The odd man out? Might climate explain the lower tree α-diversity of African rain forests relative to Amazonian rain forests?

Authors


*Author to whom correspondence should be addressed: I. Parmentier, Université Libre de Bruxelles, Laboratoire de Botanique Systématique et de Phytosociologie, CP 169, 50 Av. F. D. Roosevelt, B-1050 Bruxelles, Belgium. Tel.: +32 2650 21 26. Fax: +32 2650 21 25. E-mail: inparmen@ulb.ac.be.

Summary

  • 1Comparative analyses of diversity variation among and between regions allow testing of alternative explanatory models and ideas. Here, we explore the relationships between the tree α-diversity of small rain forest plots in Africa and in Amazonia and climatic variables, to test the explanatory power of climate and the consistency of relationships between the two continents.
  • 2Our analysis included 1003 African plots and 512 Amazonian plots. All are located in old-growth primary non-flooded forest under 900 m altitude. Tree α-diversity is estimated using Fisher's alpha calculated for trees with diameter at breast height ≥ 10 cm. Mean diversity values are lower in Africa by a factor of two.
  • 3Climate-diversity analyses are based on data aggregated for grid cells of 2.5 × 2.5 km. The highest Fisher's alpha values are found in Amazonian forests with no climatic analogue in our African data set. When the analysis is restricted to pixels of directly comparable climate, the mean diversity of African forests is still much lower than that in Amazonia.

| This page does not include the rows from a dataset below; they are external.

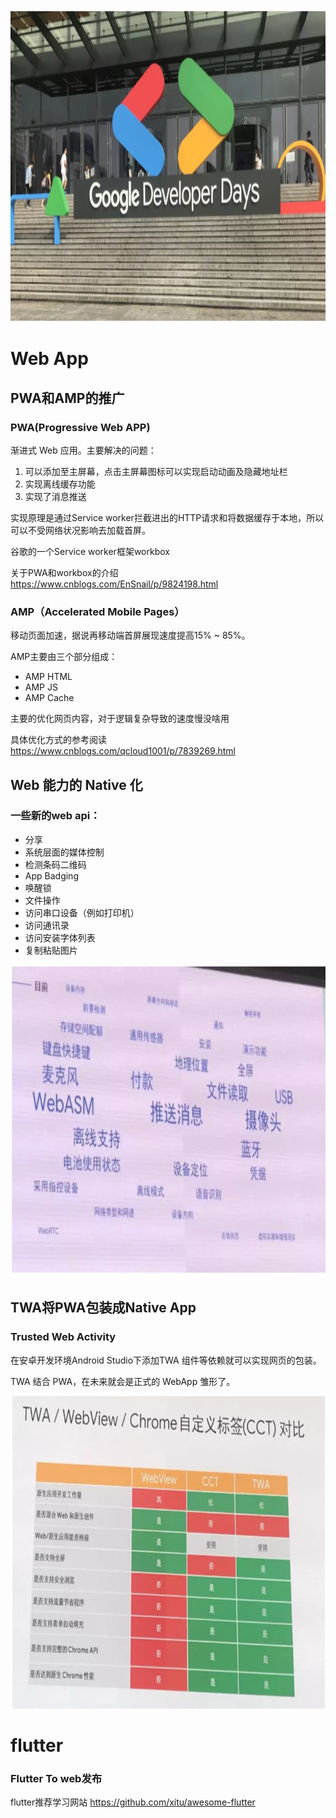 <img src="./google.png" height="500em" />

# Web App

## PWA和AMP的推广

### PWA(Progressive Web APP)
渐进式 Web 应用。主要解决的问题：
1. 可以添加至主屏幕，点击主屏幕图标可以实现启动动画及隐藏地址栏
2. 实现离线缓存功能
3. 实现了消息推送

实现原理是通过Service worker拦截进出的HTTP请求和将数据缓存于本地，所以可以不受网络状况影响去加载首屏。

谷歌的一个Service worker框架workbox

关于PWA和workbox的介绍 https://www.cnblogs.com/EnSnail/p/9824198.html

### AMP（Accelerated Mobile Pages）
移动页面加速，据说再移动端首屏展现速度提高15% ~ 85%。

AMP主要由三个部分组成：
* AMP HTML
* AMP JS
* AMP Cache

主要的优化网页内容，对于逻辑复杂导致的速度慢没啥用

具体优化方式的参考阅读 https://www.cnblogs.com/qcloud1001/p/7839269.html

## Web 能力的 Native 化
### 一些新的web api：
* 分享
* 系统层面的媒体控制
* 检测条码二维码
* App Badging
* 唤醒锁
* 文件操作
* 访问串口设备（例如打印机）
* 访问通讯录
* 访问安装字体列表
* 复制粘贴图片

<img src="./web.png" height="500em" />

## TWA将PWA包装成Native App

### Trusted Web Activity 

在安卓开发环境Android Studio下添加TWA 组件等依赖就可以实现网页的包装。

TWA 结合 PWA，在未来就会是正式的 WebApp 雏形了。

<img src="./twa.png" height="500em" />

# flutter

### Flutter To web发布

flutter推荐学习网站
https://github.com/xitu/awesome-flutter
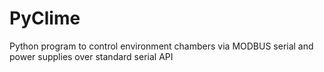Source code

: # PyClime
Python program to control environment chambers via MODBUS serial and power supplies over standard serial API

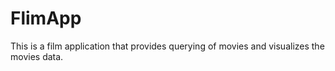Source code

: # FlimApp
This is a film application that provides querying of movies and visualizes the movies data. 

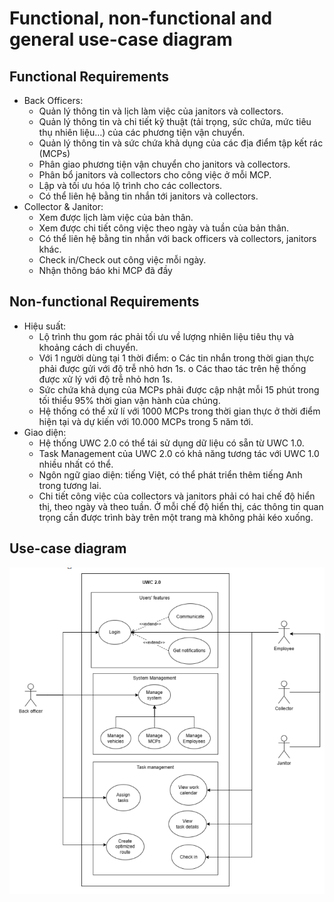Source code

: # Functional, non-functional and general use-case diagram

## Functional Requirements

- Back Officers:
  - Quản lý thông tin và lịch làm việc của janitors và collectors.
  - Quản lý thông tin và chi tiết kỹ thuật (tải trọng, sức chứa, mức tiêu thụ nhiên  liệu…) của các phương tiện vận chuyển.
  - Quản lý thông tin và sức chứa khả dụng của các địa điểm tập kết rác (MCPs)
  - Phân giao phương tiện vận chuyển cho janitors và collectors.
  - Phân bổ janitors và collectors cho công việc ở mỗi MCP.
  - Lập và tối ưu hóa lộ trình cho các collectors.
  - Có thể liên hệ bằng tin nhắn tới janitors và collectors.
- Collector & Janitor:
  - Xem được lịch làm việc của bản thân.
  - Xem được chi tiết công việc theo ngày và tuần của bản thân.
  - Có thể liên hệ bằng tin nhắn với back officers và collectors, janitors khác.
  - Check in/Check out công việc mỗi ngày.
  - Nhận thông báo khi MCP đã đầy

## Non-functional Requirements

- Hiệu suất:
  - Lộ trình thu gom rác phải tối ưu về lượng nhiên liệu tiêu thụ và khoảng cách di
  chuyển.
  - Với 1 người dùng tại 1 thời điểm:
  o Các tin nhắn trong thời gian thực phải được gửi với độ trễ nhỏ hơn 1s.
  o Các thao tác trên hệ thống được xử lý với độ trễ nhỏ hơn 1s.
  - Sức chứa khả dụng của MCPs phải được cập nhật mỗi 15 phút trong tối thiểu 95%
  thời gian vận hành của chúng.
  - Hệ thống có thể xử lí với 1000 MCPs trong thời gian thực ở thời điểm hiện tại và
  dự kiến với 10.000 MCPs trong 5 năm tới.
- Giao diện:
  - Hệ thống UWC 2.0 có thể tái sử dụng dữ liệu có sẵn từ UWC 1.0.
  - Task Management của UWC 2.0 có khả năng tương tác với UWC 1.0 nhiều nhất
  có thể.
  - Ngôn ngữ giao diện: tiếng Việt, có thể phát triển thêm tiếng Anh trong tương lai.
  - Chi tiết công việc của collectors và janitors phải có hai chế độ hiển thị, theo ngày
  và theo tuần. Ở mỗi chế độ hiển thị, các thông tin quan trọng cần được trình bày
  trên một trang mà không phải kéo xuống.

## Use-case diagram

![Use case diagram](assets/use-case.png)
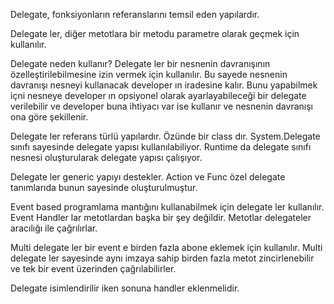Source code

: Delegate, fonksiyonların referanslarını temsil eden yapılardır. 

Delegate ler, diğer metotlara bir metodu parametre olarak geçmek için kullanılır.

Delegate neden kullanır? Delegate ler bir nesnenin davranışının özelleştirilebilmesine izin vermek için kullanılır. Bu sayede nesnenin davranışı nesneyi kullanacak developer ın iradesine kalır. Bunu yapabilmek içni nesneye developer ın opsiyonel olarak ayarlayabileceği bir delegate verilebilir ve developer buna ihtiyacı var ise kullanır ve nesnenin davranışı ona göre şekillenir.

Delegate ler referans türlü yapılardır. Özünde bir class dır. System.Delegate sınıfı sayesinde delegate yapısı kullanılabiliyor. Runtime da delegate sınıfı nesnesi oluşturularak delegate yapısı çalışıyor.

Delegate ler generic yapıyı destekler. Action ve Func özel delegate tanımlarıda bunun sayesinde oluşturulmuştur.

Event based programlama mantığını kullanabilmek için delegate ler kullanılır. Event Handler lar metotlardan başka bir şey değildir. Metotlar delegateler aracılığı ile çağrılırlar.

Multi delegate ler bir event e birden fazla abone eklemek için kullanılır. Multi delegate ler sayesinde aynı imzaya sahip birden fazla metot zincirlenebilir ve tek bir event üzerinden çağrılabilirler.

Delegate isimlendirilir iken sonuna handler eklenmelidir.
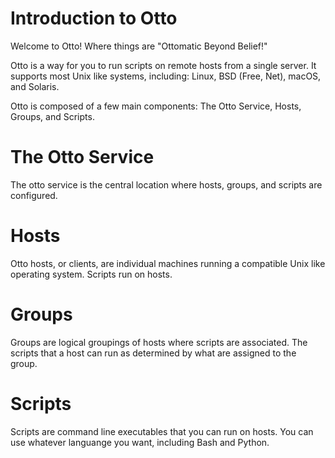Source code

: # Introduction to Otto

Welcome to Otto! Where things are "Ottomatic Beyond Belief!"

Otto is a way for you to run scripts on remote hosts from a single server. It supports most Unix like systems, including: Linux, BSD (Free, Net), macOS, and Solaris.

Otto is composed of a few main components: The Otto Service, Hosts, Groups, and Scripts.

# The Otto Service

The otto service is the central location where hosts, groups, and scripts are configured.

# Hosts

Otto hosts, or clients, are individual machines running a compatible Unix like operating system. Scripts run on hosts.

# Groups

Groups are logical groupings of hosts where scripts are associated. The scripts that a host can run as determined by
what are assigned to the group.

# Scripts

Scripts are command line executables that you can run on hosts. You can use whatever languange you want, including Bash and Python.
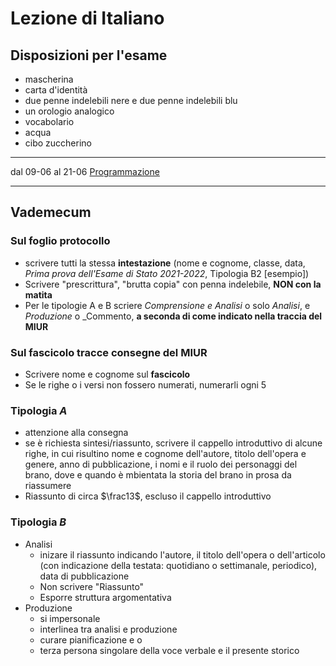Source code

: # Lezione di Italiano
## Disposizioni per l'esame

* mascherina
* carta d'identità
* due penne indelebili nere e due penne indelebili blu
* un orologio analogico
* vocabolario
* acqua
* cibo zuccherino
---

dal 09-06 al 21-06 <u>Programmazione</u>

 ---
## Vademecum

### Sul foglio protocollo
* scrivere tutti la stessa **intestazione** (nome e cognome, classe, data, _Prima prova dell'Esame di Stato 2021-2022_, Tipologia B2 [esempio])
* Scrivere "prescrittura", "brutta copia" con penna indelebile, **NON con la matita**
* Per le tipologie A e B scriere _Comprensione e Analisi_ o solo _Analisi_, e _Produzione_ o _Commento, **a seconda di come indicato nella traccia del MIUR**
### Sul fascicolo tracce consegne del MIUR
* Scrivere nome e cognome sul **fascicolo**
* Se le righe o i versi non fossero numerati, numerarli ogni 5
### Tipologia $A$
* attenzione alla consegna
* se è richiesta sintesi/riassunto, scrivere il cappello introduttivo di alcune righe, in cui risultino nome e cognome dell'autore, titolo dell'opera e genere, anno di pubblicazione, i nomi e il ruolo dei personaggi del brano, dove e quando è mbientata la storia del brano in prosa da riassumere
* Riassunto di circa $\frac13$, escluso il cappello introduttivo
### Tipologia $B$
* Analisi
	* inizare il riassunto indicando l'autore, il titolo dell'opera o dell'articolo (con indicazione della testata: quotidiano o settimanale, periodico), data di pubblicazione
	* Non scrivere "Riassunto"
	* Esporre struttura argomentativa
* Produzione
	* si impersonale
	* interlinea tra analisi e produzione
	* curare pianificazione e o
	* terza persona singolare della voce verbale e il presente storico
<!--stackedit_data:
eyJoaXN0b3J5IjpbMTcyNjM1MzEwMywtMTA0MTg4OTI2NF19
-->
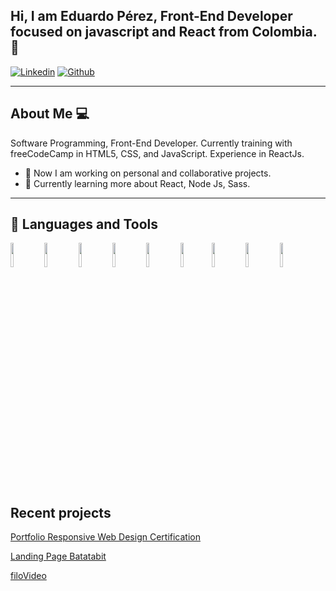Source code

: ## Hi, I am Eduardo Pérez, Front-End Developer focused on javascript and React from Colombia. 👋

[![Linkedin](https://img.shields.io/badge/-LinkedIn-blue?style=flat&logo=Linkedin&logoColor=white)](https://www.linkedin.com/in/eduardoperezs/)   [![Github](https://img.shields.io/badge/-Github-000?style=flat&logo=Github&logoColor=white)](https://github.com/educodes)


------------


## About Me 💻 

Software Programming, Front-End Developer. Currently training with freeCodeCamp in HTML5, CSS, and JavaScript. Experience in ReactJs.

- 🌱 Now I am working on personal and collaborative projects.
- 🌱 Currently learning more about React, Node Js, Sass.


------------


## 📌 Languages and Tools

<code><img width="10%" src="https://www.vectorlogo.zone/logos/w3_html5/w3_html5-ar21.svg"></code> <code><img width="10%" src="https://www.vectorlogo.zone/logos/sass-lang/sass-lang-ar21.svg"></code> <code><img width="10%" src="https://www.vectorlogo.zone/logos/javascript/javascript-ar21.svg"></code> <code><img width="10%" src="https://www.vectorlogo.zone/logos/reactjs/reactjs-ar21.svg"></code> <code><img width="10%" src="https://www.vectorlogo.zone/logos/getbootstrap/getbootstrap-ar21.svg"></code>
<code><img width="10%" src="https://www.vectorlogo.zone/logos/figma/figma-ar21.svg"></code><code><img width="10%" src="https://www.vectorlogo.zone/logos/git-scm/git-scm-ar21.svg"></code> <code><img width="10%" src="https://www.vectorlogo.zone/logos/visualstudio_code/visualstudio_code-ar21.svg"></code> <code><img width="10%" src="https://www.vectorlogo.zone/logos/npmjs/npmjs-ar21.svg"></code>


##  Recent projects
[Portfolio Responsive Web Design Certification](https://educodes.github.io/freecodecamp/responsive-web-design-projects/portfolio/#projects)

[Landing Page Batatabit](https://educodes.github.io/Batatabit/)

[filoVideo](https://github.com/educodes/FiloVideo)

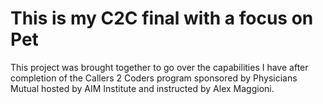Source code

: # This is my C2C final with a focus on Pet

This project was brought together to go over the capabilities I have after completion of the Callers 2 Coders program sponsored by Physicians Mutual hosted by AIM Institute and instructed by Alex Maggioni.
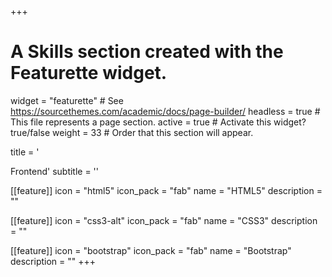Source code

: +++
# A Skills section created with the Featurette widget.
widget = "featurette"  # See https://sourcethemes.com/academic/docs/page-builder/
headless = true  # This file represents a page section.
active = true  # Activate this widget? true/false
weight = 33  # Order that this section will appear.

title = '<div id="frontend" class="featurette-icon"><i class="fas fa-laptop-code"></i></div>Frontend'
subtitle = ''

[[feature]]
  icon = "html5"
  icon_pack = "fab"
  name = "HTML5"
  description = ""

[[feature]]
  icon = "css3-alt"
  icon_pack = "fab"
  name = "CSS3"
  description = ""

[[feature]]
  icon = "bootstrap"
  icon_pack = "fab"
  name = "Bootstrap"
  description = ""
+++
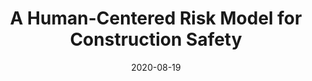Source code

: ---
title: "A Human-Centered Risk Model for Construction Safety"
collection: publications
category: manuscripts
venue: 'IEEE Access'
paperurl: 'https://ieeexplore.ieee.org/document/9171291'
date: 2020-08-19
---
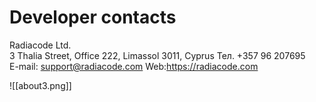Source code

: # Developer contacts

Radiacode Ltd.\
3 Thalia Street, Office 222, Limassol 3011, Cyprus Тел. +357 96 207695\
E-mail: support@radiacode.com Web:https://radiacode.com

!\[\[about3.png]]
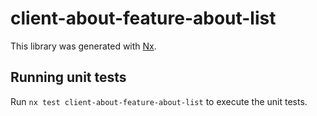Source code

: # client-about-feature-about-list

This library was generated with [Nx](https://nx.dev).

## Running unit tests

Run `nx test client-about-feature-about-list` to execute the unit tests.
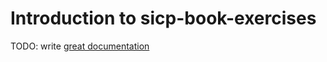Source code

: # Introduction to sicp-book-exercises

TODO: write [great documentation](http://jacobian.org/writing/what-to-write/)
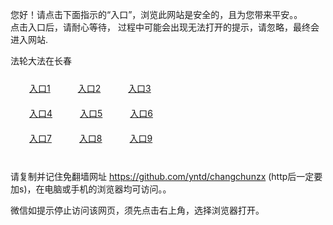 您好！请点击下面指示的“入口”，浏览此网站是安全的，且为您带来平安。。 <br/>
点击入口后，请耐心等待， 过程中可能会出现无法打开的提示，请忽略，最终会进入网站. </br>

法轮大法在长春<br/>
<div style="padding:10px"><a style="margin:20px" target="_blank" href="https://d2nw8gy6v6waa0.cloudfront.net/2Qpsp?ttkcwgb" id="ccLink1" rel="nofollow">入口1</a> <a target="_blank" style="margin:20px" href="https://d31zy60yfpy7hq.cloudfront.net/2Qpsp?bnrcbnzv" id="ccLink2" rel="nofollow">入口2</a> <a style="margin:20px" target="_blank" href="https://d2s0duzg13q9gp.cloudfront.net/2Qpsp?vxfeqboz" id="ccLink3" rel="nofollow">入口3</a></div>

<div style="padding:10px" ><a style="margin:20px" target="_blank" href="https://d2nw8gy6v6waa0.cloudfront.net/2Qpsp?ttkcwgb" id="ccLink4" rel="nofollow">入口4</a> <a style="margin:20px" href="https://d31zy60yfpy7hq.cloudfront.net/2Qpsp?bnrcbnzv" target="_blank" id="ccLink5" rel="nofollow">入口5</a> <a style="margin:20px" href="https://d2s0duzg13q9gp.cloudfront.net/2Qpsp?vxfeqboz" target="_blank" id="ccLink6" rel="nofollow">入口6</a></div>

<div style="padding:10px"><a style="margin:20px" target="_blank" href="https://d2nw8gy6v6waa0.cloudfront.net/2Qpsp?ttkcwgb" id="ccLink7" rel="nofollow">入口7</a> <a style="margin:20px" href="https://d31zy60yfpy7hq.cloudfront.net/2Qpsp?bnrcbnzv" target="_blank" id="ccLink8" rel="nofollow">入口8</a> <a style="margin:20px" target="_blank" href="https://d2s0duzg13q9gp.cloudfront.net/2Qpsp?vxfeqboz" id="ccLink9" rel="nofollow">入口9</a></div>

<br/>



请复制并记住免翻墙网址 https://github.com/yntd/changchunzx (http后一定要加s)，在电脑或手机的浏览器均可访问。。<br/>

微信如提示停止访问该网页，须先点击右上角，选择浏览器打开。
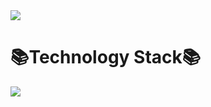 



<img src="https://capsule-render.vercel.app/api?type=Waving&color=timeGradient&height=300&section=header&text=HI%20THERE&fontSize=90" />

<p align ="center">
 <h1>📚Technology Stack📚</h1> 
 </p>
  
   <img src="https://img.shields.io/badge/Flutter-3766AB?style=flat-square&logo=Flutter&logoColor=white"/></a>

Only in regions of low mean annual rainfall and temperature is mean diversity in African forests comparable with, or superior to, the diversity in Amazonia.
  • 4The climatic variables best correlated with the tree α-diversity are largely different in the African and Amazonian data, or correlate with African and Amazonian diversity in opposite directions.
  • 5These differences in the relationship between local/landscape-scale α-diversity and climate variables between the two continents point to the possible significance of an array of factors including: macro-scale climate differences between the two regions, overall size of the respective species pools, past climate variation, other forms of long-term and short-term environmental variation, and edaphics. We speculate that the lower α-diversity of African lowland rain forests reported here may be in part a function of the smaller regional species pool of tree species adapted to warm, wet conditions.
  • 6Our results point to the importance of controlling for variation in plot size and for gross differences in regional climates when undertaking comparative analyses between regions of how local diversity of forest varies in relation to other putative controlling factors.